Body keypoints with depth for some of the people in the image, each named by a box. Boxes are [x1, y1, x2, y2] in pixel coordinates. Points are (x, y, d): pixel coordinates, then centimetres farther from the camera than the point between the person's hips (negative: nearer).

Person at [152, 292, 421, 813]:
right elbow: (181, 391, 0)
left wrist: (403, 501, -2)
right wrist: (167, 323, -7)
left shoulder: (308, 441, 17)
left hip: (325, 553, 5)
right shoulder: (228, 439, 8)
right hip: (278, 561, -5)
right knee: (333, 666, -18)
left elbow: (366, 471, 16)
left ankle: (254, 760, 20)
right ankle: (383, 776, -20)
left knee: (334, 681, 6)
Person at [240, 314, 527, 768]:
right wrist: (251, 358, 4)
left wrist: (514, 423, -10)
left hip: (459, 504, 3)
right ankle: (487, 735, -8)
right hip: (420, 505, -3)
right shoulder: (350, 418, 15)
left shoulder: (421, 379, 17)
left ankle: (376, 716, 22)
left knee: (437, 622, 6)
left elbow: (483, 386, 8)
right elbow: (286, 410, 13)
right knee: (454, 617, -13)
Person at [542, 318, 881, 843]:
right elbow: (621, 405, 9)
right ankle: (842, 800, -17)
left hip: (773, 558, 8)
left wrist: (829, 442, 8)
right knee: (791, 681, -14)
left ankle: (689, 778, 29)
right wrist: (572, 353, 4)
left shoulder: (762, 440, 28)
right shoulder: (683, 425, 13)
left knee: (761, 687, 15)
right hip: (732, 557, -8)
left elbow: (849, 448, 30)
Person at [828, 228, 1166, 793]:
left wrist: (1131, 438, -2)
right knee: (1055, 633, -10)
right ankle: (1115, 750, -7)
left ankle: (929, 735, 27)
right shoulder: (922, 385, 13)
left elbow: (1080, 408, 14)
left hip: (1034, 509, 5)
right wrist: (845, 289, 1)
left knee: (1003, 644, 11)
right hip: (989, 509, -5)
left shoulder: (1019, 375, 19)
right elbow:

- [EXERCISE BRIEF]: Write out every line from the entries where "shoulder" appears.

- [RESULT OF THE TASK]:
left shoulder: (308, 441, 17)
right shoulder: (228, 439, 8)
right shoulder: (350, 418, 15)
left shoulder: (421, 379, 17)
left shoulder: (762, 440, 28)
right shoulder: (683, 425, 13)
right shoulder: (922, 385, 13)
left shoulder: (1019, 375, 19)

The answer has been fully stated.